Estate planning must-not-forgets

Date: May 13, 2014

When you start to plan your estate and make preparations for a will, it is easy to see how large and complex the situation is. Adding everything up and making decisions isn't easy, which is why people tend to forget to include items, assets and people.

This can become an issue in estate planning if, when you are gone, someone challenges or disputes your will. Not only will this result in additional stress for your family, it can become quite costly. When discussing estate planning with a lawyer, there are some must-not-forget assets that are crucial to include.


After years of maturing, your superannuation fund could be worth a great deal. It is important though to remember that your retirement fund does not come automatically as part of your estate when you die.

As you most likely have not touched this money or only a small part of it, it is easy to forget it is a important part of your estate planning. You will need to decide who you want to benefit from the superannuation and discuss it further with an estate lawyer.


If people owe your money when you die, it is common to forgive the debt and relieve them from payment. If the debt has been long-lasting or a small amount, then it is easy to forget. 

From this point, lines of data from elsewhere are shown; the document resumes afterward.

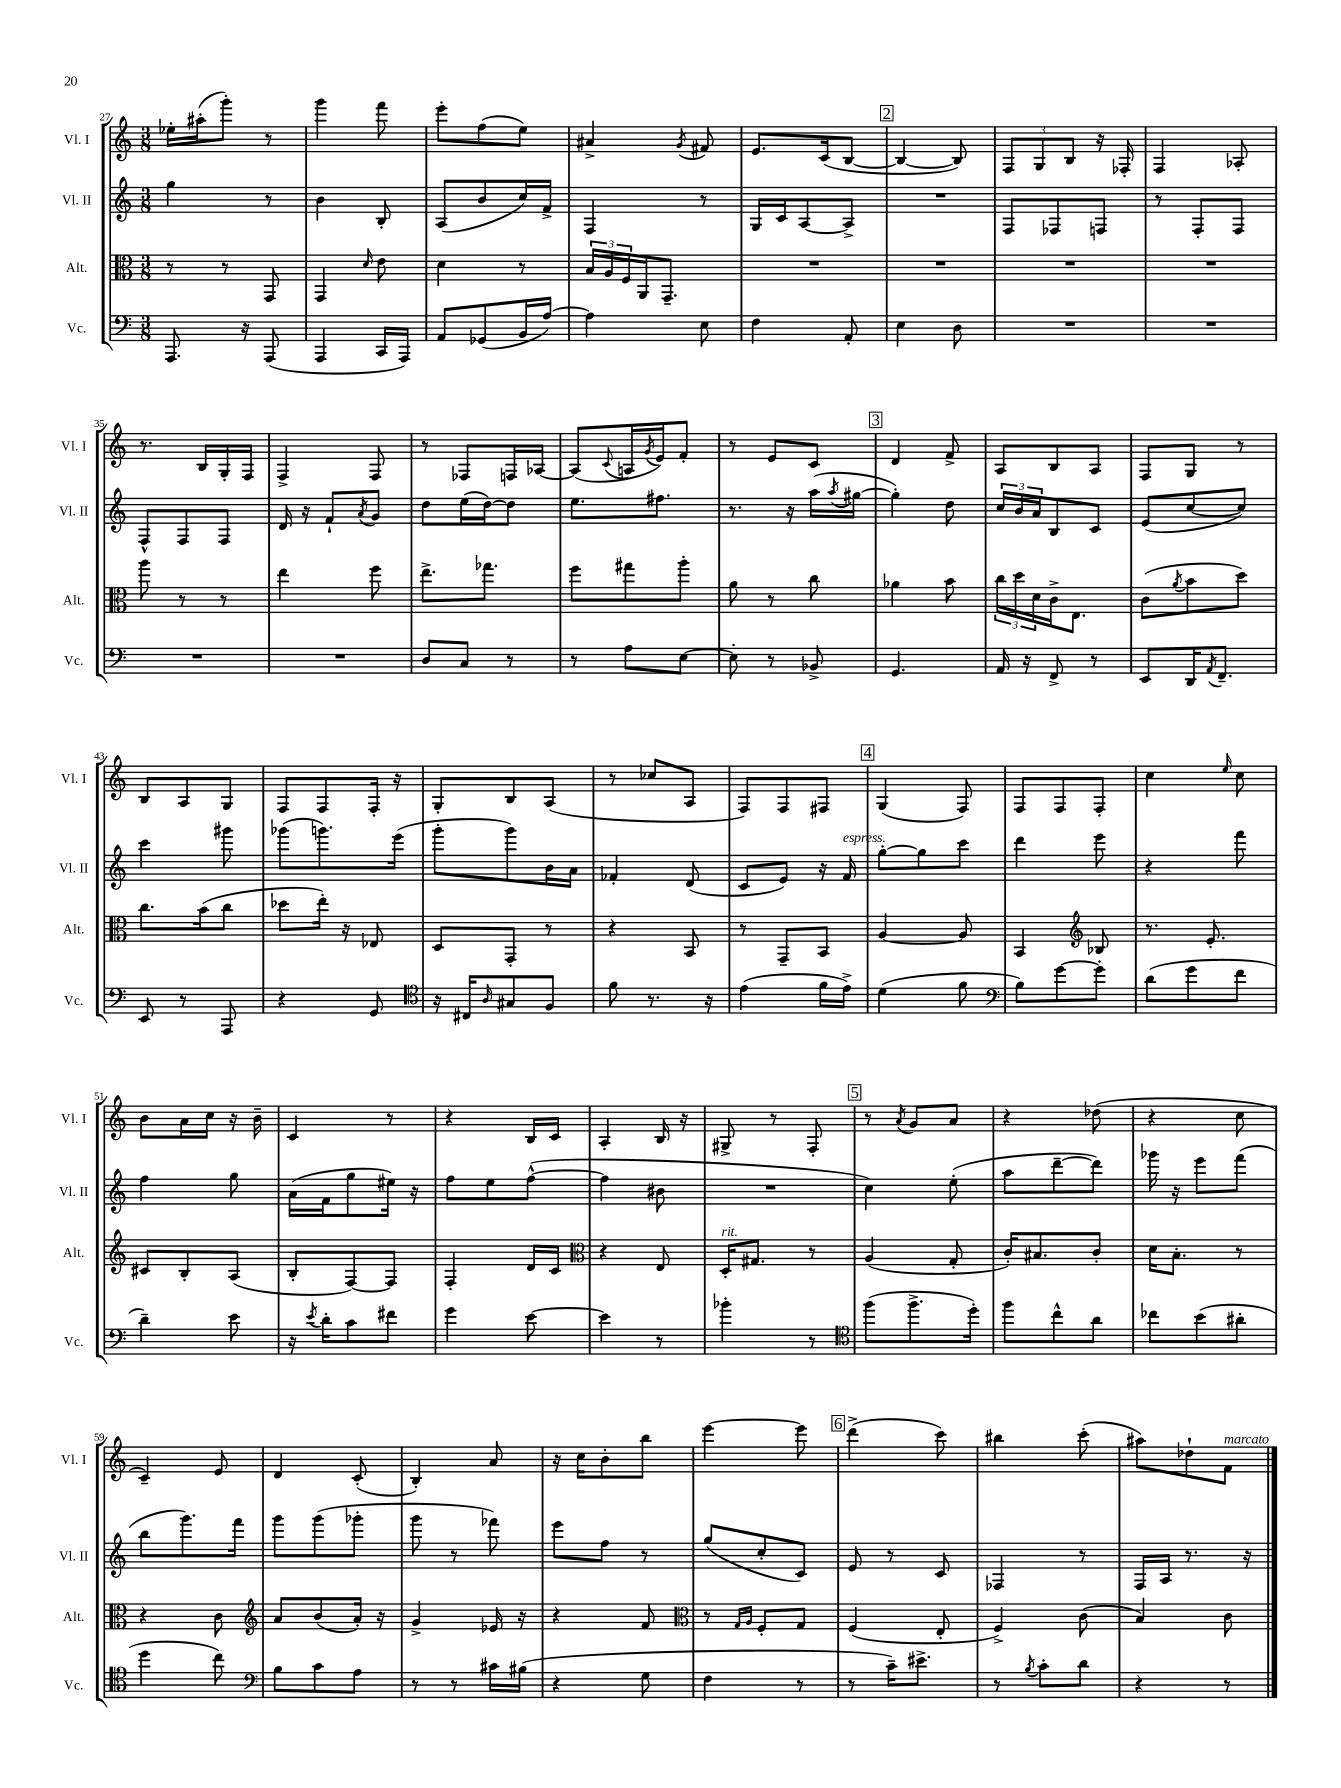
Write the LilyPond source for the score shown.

<<
\new StaffGroup <<
\new Staff = "s0" \with { instrumentName = "Vl. I" shortInstrumentName = "Vl. I" } {
    \clef treble \key c \major \numericTimeSignature \time 3/8
    ees''16-. ais''16-.( g'''8-.) r8 |
    g'''4 f'''8 |
    e'''8-. f''8( e''8) |
    ais'4-> \acciaccatura { g'8 } fis'8 |
    e'8. c'16( b8~ |
    \mark \markup { \box "2" } b4~ b8) |
    \tuplet 3/2 { f8 g8 b8 } r16 fes16-. |
    f4 aes8-. |
    r8. b16 g16-. f16 |
    f4-> f8 |
    r8 fes8 f16 aes16~ |
    aes8( \appoggiatura { c'8 } a16 \acciaccatura { g'8 } e'16) f'8-. |
    r8 e'8 c'8 |
    \mark \markup { \box "3" } d'4 f'8-> |
    a8 b8 a8 |
    f8 g8 r8 |
    b8 a8 g8 |
    f8 f8 f16-. r16 |
    g8-. b8 a8( |
    r8 ces''8 a8 |
    f8) f8 fis8 |
    \mark \markup { \box "4" } g4( f8) |
    f8 f8 f8-. |
    c''4 \grace { e''16 } c''8 |
    b'8 a'16 c''16 r16 b'16-- |
    c'4 r8 |
    r4 b16 c'16 |
    a4-. b16 r16 |
    gis8-> r8 f8-. |
    \mark \markup { \box "5" } r8 \acciaccatura { a'8 } g'8 a'8 |
    r4 des''8( |
    r4 c''8 |
    c'4--) e'8 |
    d'4 c'8-.( |
    b4-.) a'8 |
    r16 c''16 b'8-. b''8 |
    e'''4~ e'''8 |
    \mark \markup { \box "6" } d'''4->( c'''8) |
    bis''4 c'''8-.( |
    ais''8) des''8-! f'8^\markup { \italic "marcato" } \bar "|." |
}
\new Staff = "s1" \with { instrumentName = "Vl. II" shortInstrumentName = "Vl. II" } {
    \clef treble \key c \major \numericTimeSignature \time 3/8
    g''4 r8 |
    b'4 b8-. |
    a8( b'8 c''16) f'16-> |
    f4 r8 |
    g16 c'16 a8~ a8-> |
    \mark \markup { \box "2" } R4. |
    f8 fes8 f8 |
    r8 f8-. f8 |
    f8-^ f8 f8 |
    d'16 r16 f'8-! \acciaccatura { a'8 } g'8 |
    d''8 e''16( d''16~) d''8 |
    e''8. fis''8. |
    r8. r16 a''16( \acciaccatura { a''8 } gis''16~ |
    \mark \markup { \box "3" } gis''4-.) d''8 |
    \tuplet 3/2 { c''16 b'16 a'16 } b8 c'8 |
    e'8( c''8~ c''8) |
    c'''4 gis'''8 |
    ges'''8( g'''8.) e'''16( |
    g'''8-. g'''8) b'16 a'16 |
    fes'4-. d'8( |
    c'8 e'8) r16 f'16^\markup { \italic "espress." } |
    \mark \markup { \box "4" } g''8~-. g''8 c'''8 |
    d'''4 e'''8 |
    r4 f'''8 |
    f''4 g''8 |
    a'16( f'16 g''8 eis''16) r16 |
    f''8 e''8 f''8~-^( |
    f''4 bis'8 |
    R4. |
    \mark \markup { \box "5" } c''4) e''8-.( |
    a''8 d'''8~-- d'''8) |
    ges'''16 r16 e'''8 f'''8( |
    b''8 g'''8.) f'''16 |
    g'''8 g'''8( ges'''8-. |
    g'''8 r8 fes'''8) |
    e'''8 f''8 r8 |
    g''8( c''8-. c'8) |
    \mark \markup { \box "6" } e'8 r8 c'8 |
    fes4 r8 |
    f16 a16 r8. r16 \bar "|." |
}
\new Staff = "s2" \with { instrumentName = "Alt." shortInstrumentName = "Alt." } {
    \clef alto \key c \major \numericTimeSignature \time 3/8
    r8 r8 g,8 |
    g,4 \grace { d'16 } e'8 |
    d'4 r8 |
    \tuplet 3/2 { b16 a16 f16 } a,16 g,8.-- |
    R4. |
    \mark \markup { \box "2" } R4. |
    R4. |
    R4. |
    a''8 r8 r8 |
    e''4 f''8 |
    e''8.-> ges''8. |
    f''8 gis''8 a''8-. |
    a'8 r8 c''8 |
    \mark \markup { \box "3" } aes'4 b'8 |
    \tuplet 3/2 { c''16 d''16 d'16 } c'16-> e8. |
    c'8( \acciaccatura { a'8 } b'8 d''8) |
    c''8. b'16( c''8 |
    des''8 e''16-.) r16 ees8 |
    d8 g,8-. r8 |
    r4 b,8 |
    r8 g,8-- b,8 |
    \mark \markup { \box "4" } a4~ a8 |
    b,4 \clef treble bes8 |
    r8. e'8.-. |
    cis'8 b8-. a8( |
    b8-. f8~) f8 |
    f4-. d'16 c'16 |
    \clef alto r4 e8 |
    d16-.^\markup { \italic "rit." } gis8. r8 |
    \mark \markup { \box "5" } a4( g8-. |
    c'16-.) bis8. c'8-. |
    d'16 b8.-. r8 |
    r4 c'8 |
    \clef treble a'8 b'8( a'16-.) r16 |
    g'4-> ees'16 r16 |
    r4 f'8 |
    \clef alto r8 \grace { g16 a16 } f8-. g8 |
    \mark \markup { \box "6" } f4( e8-. |
    f4->) c'8( |
    b4) c'8 \bar "|." |
}
\new Staff = "s3" \with { instrumentName = "Vc." shortInstrumentName = "Vc." } {
    \clef bass \key c \major \numericTimeSignature \time 3/8
    a,,8. r16 a,,8( |
    a,,4 c,16 a,,16) |
    a,8 ges,8( b,16 a16~) |
    a4 e8 |
    f4 a,8-. |
    \mark \markup { \box "2" } e4 d8 |
    R4. |
    R4. |
    R4. |
    R4. |
    d8 c8 r8 |
    r8 a8 e8~ |
    e8-. r8 bes,8-> |
    \mark \markup { \box "3" } g,4. |
    a,16 r16 f,8-> r8 |
    e,8 d,16 \acciaccatura { a,8 } f,8.-- |
    e,8 r8 a,,8 |
    r4 g,8 |
    \clef tenor r16 cis16 \grace { a16 } gis8 f8 |
    f'8 r8. r16 |
    e'4( f'16 e'16->) |
    \mark \markup { \box "4" } d'4( f'8 |
    \clef bass b8) g'8~ g'8-. |
    d'8( g'8 f'8 |
    d'4--) e'8 |
    r16 \acciaccatura { e'8 } d'16-. c'8 fis'8 |
    g'4 e'8~ |
    e'4 r8 |
    bes'4-. r8 |
    \mark \markup { \box "5" } \clef tenor f''8( f''8.-> d''16-.) |
    f''8 c''8-^ a'8 |
    ces''8 b'8( ais'8-. |
    d''4 c''8) |
    \clef bass b8 c'8 a8 |
    r8 r8 cis'16 bis16( |
    r4 g8 |
    f4 r8 |
    \mark \markup { \box "6" } r8 c'16--) eis'8.-> |
    r8 \acciaccatura { b8 } c'8-. d'8 |
    r4 r8 \bar "|." |
}
>>
>>
\layout { \context { \Score currentBarNumber = #27 } }
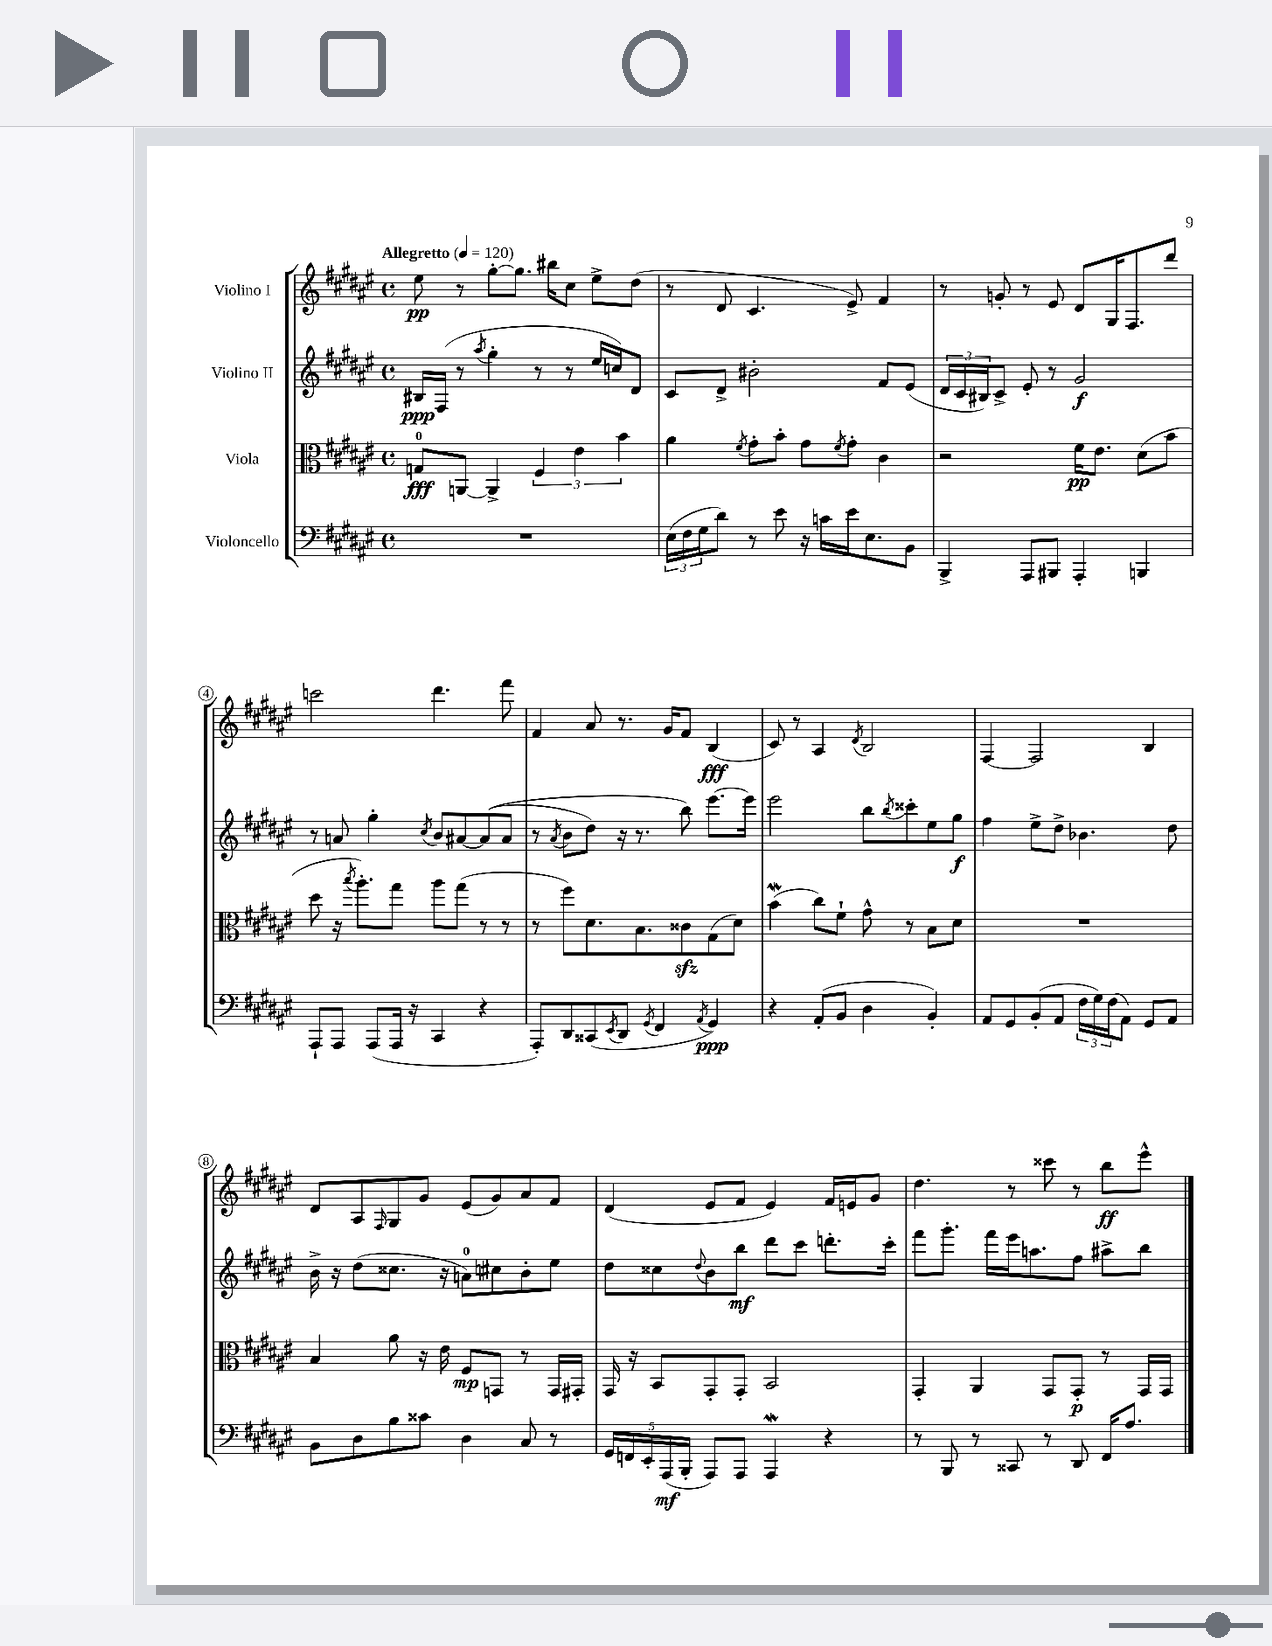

It is an asset though and if you wish, notes can be made in the will to have the debt payment passed onto another family member.

Additional property

While it is easy to pinpoint key items of property that you wish to bequest to family and friends, it is nearly impossible to name everything that you own or sits in your house.

If you have decided to make specific plans for property, it is also important to name people or organisations (e.g a charity) to take responsibility for the remaining items. This is often called a "residuary estate."

Substitutions and inclusions  

This highlights the need to consistently update your estate plans. If for whatever reason you outlive someone who is planned to take some of your assets or become an executor, you need to name a back up. This could be a completely different person or indicate that the person's spouse or children take possession of the asset.

Lastly, it is imperative that all of your children have been named in estate planning. If your original will was written when you only had one child and now you have two or three you have to make the adjustments otherwise people will challenge your will.